**WHAT NEEDS TO BE DONE:** Each line of the entries below that includes "brewery" belongs in your answer.

**Dataset records:**

•••

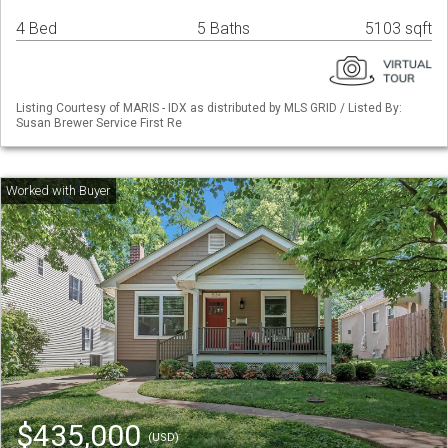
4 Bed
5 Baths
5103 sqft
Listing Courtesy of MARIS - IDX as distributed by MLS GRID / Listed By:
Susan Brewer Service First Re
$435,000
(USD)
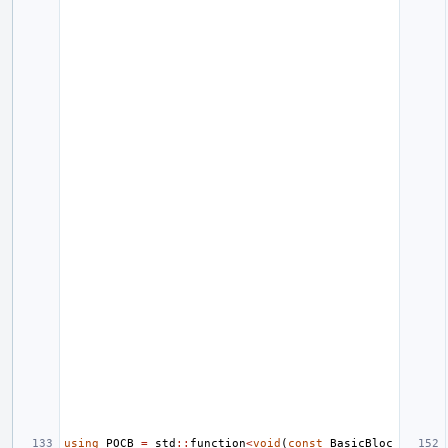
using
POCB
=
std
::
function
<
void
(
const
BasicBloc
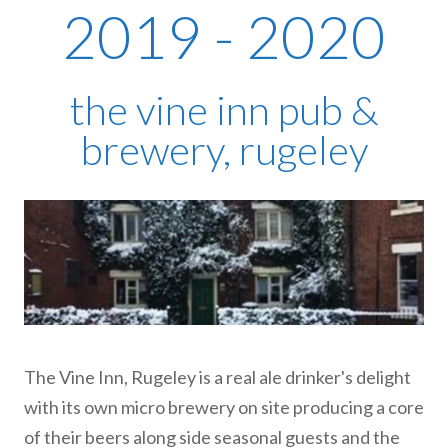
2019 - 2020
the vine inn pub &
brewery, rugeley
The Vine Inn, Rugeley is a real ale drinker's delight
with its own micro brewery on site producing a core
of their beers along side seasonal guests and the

•••

**RESULT OF THE TASK:**
brewery, rugeley
with its own micro brewery on site producing a core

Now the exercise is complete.